Ma occorre andare oltre e non lasciare mai cadere il messaggio che i dati concretamente riportano all’attenzione di tutti. Dati che raccontano di una povertà esistente in città e nella nostra provincia. Che parlano di famiglie cui servono aiuto e sostengo per andare avanti e non cadere dalla povertà alla disperazione. Numeri che non smettono di fare accendere le spie dell’attenzione sociale e che vanno diversificandosi, qualitativamente, nel tempo con una velocità superiore ad ogni possibile risposta. Aumenta infatti il numero degli anziani che, nella solitudine di una precarietà economica e affettiva, necessitano di recarsi presso i centri di accoglienza e le mense quotidiane ed allungare la mano che hanno tenuta serrata fino a che la necessità non è diventata più forte di ogni dignitosa ricerca di sopravvivenza.

Nelle scuole, tanti sono i bambini e i giovani che hanno consapevolezza di non potere accedere a quotidiane semplici possibilità che, invece, non sono negate ai loro coetanei: da qui la scelta di effettuare apposite raccolte in alcuni momenti dell’anno, come l’inizio della scuola per avere a disposizione quaderni, libri, matite o il periodo del Natale per potere donare giocattoli nuovi o in ottimo stato, oppure la festa della Pasqua per consegnare alle piccole mani di tanti bimbi una sorpresa nascosta dentro un uovo di cioccolato. Sempre più sono anche le situazioni di povertà determinate dai rivolgimenti familiari dovuti a separazioni e abbandoni o alla perdita del posto di lavoro di uno o entrambi i componenti del nucleo familiare. Tanti continuano ad essere inoltre i poveri che la vita porta in città da altri Paesi dai quali costretti a fuggire per le più diversificate ragioni.

Ciò a cui siamo in ogni caso chiamati è iniziare ad affrontare i segni della povertà come indici chiari di una diseguaglianza che occorre superare o quantomeno limitare perché qualcosa cambi. Se da un lato la povertà ha ragioni di natura economica e di allocazione delle risorse, dall’altro ogni disuguaglianza viene rafforzata nel momento in cui nel quotidiano non si riescono a distinguere i bisogni reali e le necessità dal desiderio del superfluo e quest’ultimo diventa a volte falsa urgenza.

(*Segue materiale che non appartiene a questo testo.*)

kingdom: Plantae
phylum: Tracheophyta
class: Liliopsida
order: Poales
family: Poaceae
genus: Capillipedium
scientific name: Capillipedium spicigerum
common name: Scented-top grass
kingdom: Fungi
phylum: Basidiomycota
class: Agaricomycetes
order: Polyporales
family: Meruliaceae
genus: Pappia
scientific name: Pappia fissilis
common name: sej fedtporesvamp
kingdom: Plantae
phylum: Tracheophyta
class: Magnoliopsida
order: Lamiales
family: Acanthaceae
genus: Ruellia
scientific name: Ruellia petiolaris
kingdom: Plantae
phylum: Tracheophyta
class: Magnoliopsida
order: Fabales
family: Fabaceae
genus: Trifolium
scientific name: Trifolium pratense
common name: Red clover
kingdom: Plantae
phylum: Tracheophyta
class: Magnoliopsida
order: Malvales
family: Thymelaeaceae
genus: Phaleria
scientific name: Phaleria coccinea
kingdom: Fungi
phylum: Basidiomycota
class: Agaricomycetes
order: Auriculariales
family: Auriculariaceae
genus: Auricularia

Diseguaglianza che viene alimentata da distinzioni spesso inopportunamente marcate tra tipologie di poveri, quasi esistessero realmente distinzioni e avesse senso definire scale di priorità rispetto a poveri da sostenere perché autoctoni e altri da lasciare a se stessi perché figli di terre diverse dalla nostra.

Diseguaglianza che si radica nella scelta di tenersi lontani da tutte le occasioni che la vita collettiva e sociale offrono come opportunità di confronto e conoscenza: uniche strade in realtà, in ogni ambito dell’esistenza, per comprendere le relazioni e gli eventi. Anche la povertà e il desiderio di accostarvisi con dignità, non solo da parte di chi la vive sulla propria pelle.